En bref
Monarque visionnaire de Joseon, il fit progresser la science, la gouvernance et l’alphabétisation en créant le hangeul pour le peuple.
Sujets de conversation
Parcours de vie
Né Yi Do, fils du roi Taejong et de la reine Wongyeong, durant les premières années de consolidation de la dynastie Joseon. Élevé dans la culture confucéenne de la cour, il reçut une formation exigeante en classiques, en art de gouverner et en rites.
Il succéda à son père, le roi Taejong, après une abdication organisée pour stabiliser la succession et l’administration. Devenu roi, il hérita d’une bureaucratie renforcée et l’employa pour promouvoir l’étude, le bien-être et des réformes concrètes.
Il rapprocha de la décision des lettrés-fonctionnaires talentueux, en valorisant le mérite et le débat au sein du Conseil d’État. Il défendit une gouvernance confucéenne tout en encourageant des propositions fondées sur des preuves concernant l’impôt, la justice et l’administration locale.
Il fonda un institut royal de recherche chargé de compiler des textes, de conseiller les politiques et de former l’élite savante. Ses membres produisirent des commentaires faisant autorité et soutinrent ensuite de grands projets, dont le développement du hangeul.
Il renforça l’imprimerie gouvernementale afin de diffuser des œuvres confucéennes et des manuels pratiques auprès des fonctionnaires et des académies. En améliorant l’accès à des textes standardisés, il visait à réduire la corruption et à accroître la cohérence administrative à l’échelle du royaume.
Il appuya les médecins de cour et les efforts de secours alors que des épidémies et des pénuries menaçaient les communautés les plus vulnérables.
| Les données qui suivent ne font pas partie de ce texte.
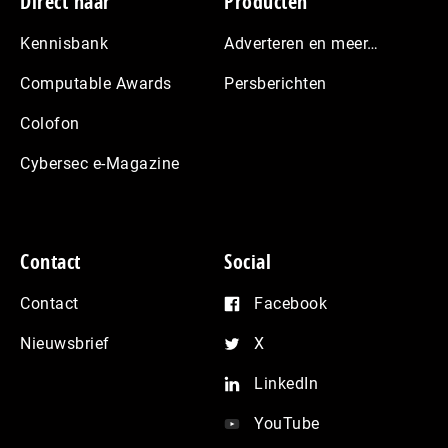
Footer
Direct naar
Producten
Kennisbank
Adverteren en meer…
Computable Awards
Persberichten
Colofon
Cybersec e-Magazine
Contact
Social
Contact
Facebook
Nieuwsbrief
X
LinkedIn
YouTube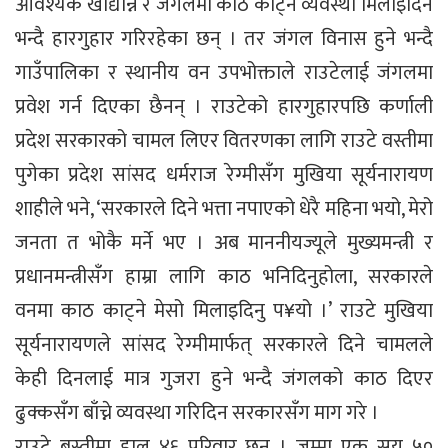
आवश्यक खाद्यान्न र जंगलमा काठ काट्ने व्यवस्था मिलाइदिन
भन्दै हारगुहार गरिरहेका छन् । तर जंगल विनास हुने भन्दै
गाउँपालिका र स्थानीय वन उपभोक्ताले राउटेलाई जंगलमा
प्रवेश गर्न दिएका छैनन् । राउटेको हारगुहारपछि कर्णाली
प्रदेश सरकारको चामल लिएर वितरणका लागि राउटे वस्तीमा
पुगेका प्रदेश सांसद धर्मराज रेग्मीसँग मुखिया सूर्यनारायण
शाहीले भने, ‘सरकारले दिने भत्ता नपाएको धेरै महिना भयो, मेरो
जनता त भोकै मर्ने भए । अब माननीयज्यूले मुख्यमन्त्री र
प्रधानमन्त्रीसँग हाम्रा लागि काठ भनिदिनुहोला, सरकारले
वनमा काठ काट्ने मेसो मिलाइदिनु प¥यो ।’ राउटे मुखिया
सूर्यनारायणले सांसद रेग्मीमार्फत् सरकारले दिने चामलले
केही दिनलाई मात्र गुजरा हुने भन्दै जंगलको काठ दिएर
ढुक्कसँग बाँच्ने व्यवस्था गरिदिन सरकारसँग माग गरे ।
राउटे बस्तीमा हाल ४६ परिवार छन् । जम्मा एक सय ५०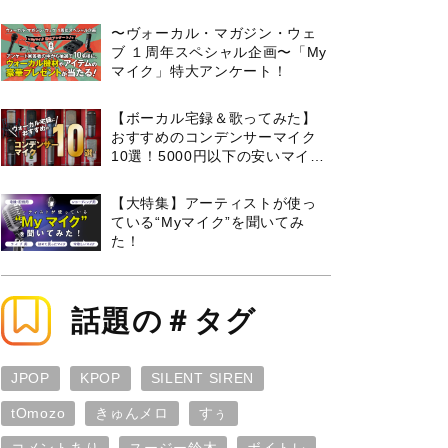
曲３選と攻略のコツもご紹介！
〜ヴォーカル・マガジン・ウェ
ブ １周年スペシャル企画〜「My
マイク」特大アンケート！
【ボーカル宅録＆歌ってみた】
おすすめのコンデンサーマイク
10選！5000円以下の安いマイク
からプロ使用モデルまで紹介
【大特集】アーティストが使っ
ている“Myマイク”を聞いてみ
た！
話題の＃タグ
JPOP
KPOP
SILENT SIREN
tOmozo
きゅんメロ
すぅ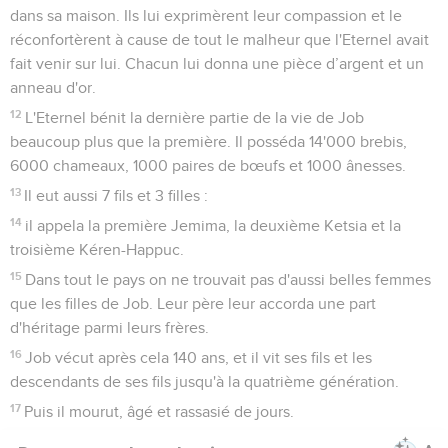
dans sa maison. Ils lui exprimèrent leur compassion et le
réconfortèrent à cause de tout le malheur que l'Eternel avait
fait venir sur lui. Chacun lui donna une pièce d’argent et un
anneau d'or.
12
L'Eternel bénit la dernière partie de la vie de Job
beaucoup plus que la première. Il posséda 14'000 brebis,
6000 chameaux, 1000 paires de bœufs et 1000 ânesses.
13
Il eut aussi 7 fils et 3 filles :
14
il appela la première Jemima, la deuxième Ketsia et la
troisième Kéren-Happuc.
15
Dans tout le pays on ne trouvait pas d'aussi belles femmes
que les filles de Job. Leur père leur accorda une part
d'héritage parmi leurs frères.
16
Job vécut après cela 140 ans, et il vit ses fils et les
descendants de ses fils jusqu'à la quatrième génération.
17
Puis il mourut, âgé et rassasié de jours.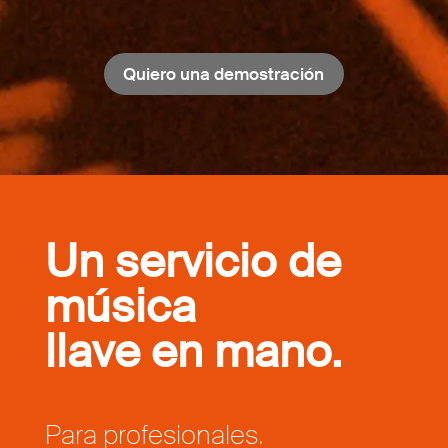
Quiero una demostración
Un servicio de
música
llave en mano.
Para profesionales.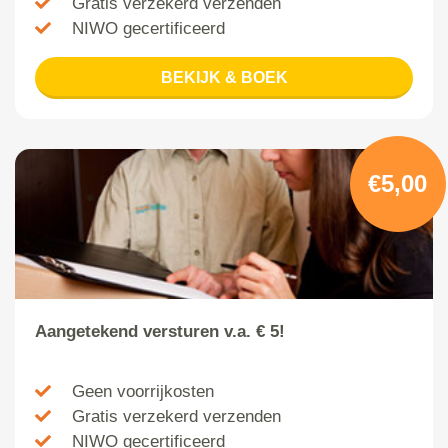
Gratis verzekerd verzenden
NIWO gecertificeerd
BEKIJK & BOEK
€5,00
Aangetekend versturen v.a. € 5!
Geen voorrijkosten
Gratis verzekerd verzenden
NIWO gecertificeerd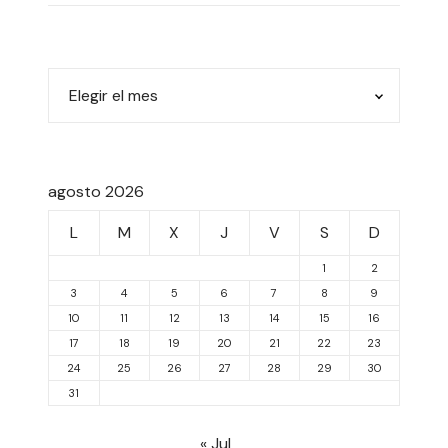
agosto 2026
L
M
X
J
V
S
D
1
2
3
4
5
6
7
8
9
10
11
12
13
14
15
16
17
18
19
20
21
22
23
24
25
26
27
28
29
30
31
« Jul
Il encouragea de meilleurs ouvrages de référence médicale et des politiques de greniers plus réactives pour protéger les paysans en temps de crise.
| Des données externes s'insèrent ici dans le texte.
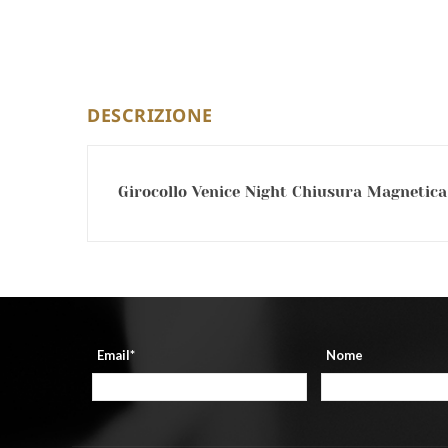
DESCRIZIONE
Girocollo Venice Night Chiusura Magnetica 
Email*
Nome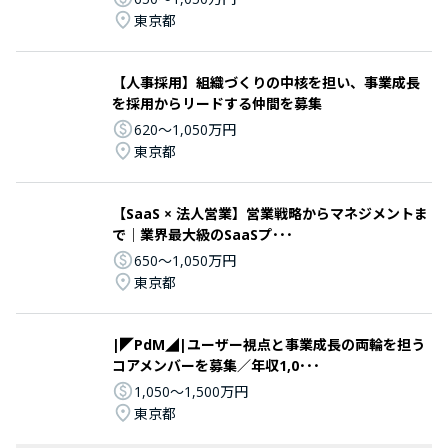
東京都
【人事採用】組織づくりの中核を担い、事業成長
を採用からリードする仲間を募集
620〜1,050万円
東京都
【SaaS × 法人営業】営業戦略からマネジメントま
で｜業界最大級のSaaSプ･･･
650〜1,050万円
東京都
|◤PdM◢|ユーザー視点と事業成長の両輪を担う
コアメンバーを募集／年収1,0･･･
1,050〜1,500万円
東京都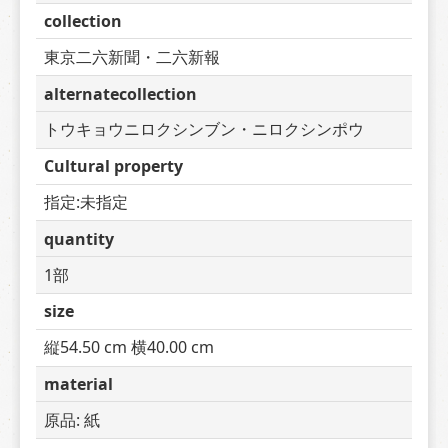
collection
東京二六新聞・二六新報
alternatecollection
トウキョウニロクシンブン・ニロクシンポウ
Cultural property
指定:未指定
quantity
1部
size
縦54.50 cm 横40.00 cm
material
原品: 紙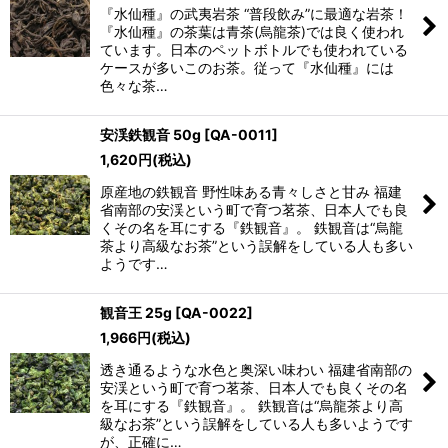
『水仙種』の武夷岩茶 “普段飲み”に最適な岩茶！
『水仙種』の茶葉は青茶(烏龍茶)では良く使われ
ています。日本のペットボトルでも使われている
ケースが多いこのお茶。従って『水仙種』には
色々な茶…
安渓鉄観音 50g
[
QA-0011
]
1,620
円
(税込)
原産地の鉄観音 野性味ある青々しさと甘み 福建
省南部の安渓という町で育つ茗茶、日本人でも良
くその名を耳にする『鉄観音』。 鉄観音は“烏龍
茶より高級なお茶”という誤解をしている人も多い
ようです…
観音王 25g
[
QA-0022
]
1,966
円
(税込)
透き通るような水色と奥深い味わい 福建省南部の
安渓という町で育つ茗茶、日本人でも良くその名
を耳にする『鉄観音』。 鉄観音は“烏龍茶より高
級なお茶”という誤解をしている人も多いようです
が、正確に…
Il impulsa une administration agricole fondée sur des observations, encourageant des enquêtes et des recommandations adaptées aux cultures régionales. Ces efforts aboutirent à des guides agricoles soutenus par l’État pour accroître les rendements et stabiliser les recettes fiscales provenant des campagnes.
Il soutint des projets visant à améliorer la précision du calendrier, essentielle aux rites et au calendrier agricole dans une gouvernance confucéenne. Des ateliers royaux et des savants affinèrent calculs et instruments afin de réduire la dépendance de Joseon à des systèmes importés.
Il encouragea des mesures militaires et administratives pour sécuriser la frontière septentrionale contre les raids des Djurtchens. En appuyant des initiatives de peuplement et de défense, il chercha à protéger les agriculteurs et à intégrer les régions frontalières à l’ordre fiscal et juridique de Joseon.
Il patronna des artisans et des ingénieurs, dont Jang Yeong-sil, pour construire des dispositifs tels que des horloges à eau et des instruments astronomiques. Ces outils améliorèrent la mesure du temps et l’observation, renforçant l’autorité de l’État et une gouvernance plus pratique.
Il encouragea des normes plus claires pour les poids, les mesures et la tenue des registres afin de réduire les litiges et les manipulations locales. La standardisation aida les fonctionnaires à appliquer plus équitablement les impôts et les corvées entre provinces et marchés.
Il lança et dirigea une entreprise discrète menée par la cour pour concevoir une écriture adaptée aux sons de la langue coréenne. Il voulait aider les gens du peuple, souvent en difficulté avec le chinois classique, en rendant plus accessibles les requêtes, les lois et les textes moraux.
Il finalisa les formes fondamentales des lettres, conçues pour refléter l’articulation et des principes phonétiques. Le système se voulait logique et facile à apprendre, abaissant les barrières à l’alphabétisation au-delà de l’élite lettrée.
Il publia le Hunminjeongeum, expliquant les nouvelles lettres et leur objectif d’instruire le peuple. Malgré l’opposition de lettrés conservateurs, la proclamation présenta l’alphabétisation comme un outil de justice et de gouvernement humain.
Il promut l’usage de la nouvelle écriture dans des textes pédagogiques et moraux afin que les familles ordinaires puissent lire sans de longues années de formation classique. Des traductions et des manuels soutenus par la cour aidèrent à diffuser des savoirs pratiques au-delà des cercles officiels.
Alors que la maladie chronique s’aggrava, il s’appuya davantage sur des ministres de confiance et des lettrés-fonctionnaires pour gérer les affaires quotidiennes. Il continua néanmoins à superviser des projets essentiels, conciliant des objectifs de politique bienveillante avec les pressions des factions de cour.
Il mourut après trois décennies de règne qui remodelèrent le paysage intellectuel et administratif de Joseon. Son fils, le roi Munjong, lui succéda, héritant d’institutions comme l’Institut des Dignes et de l’héritage durable du hangeul.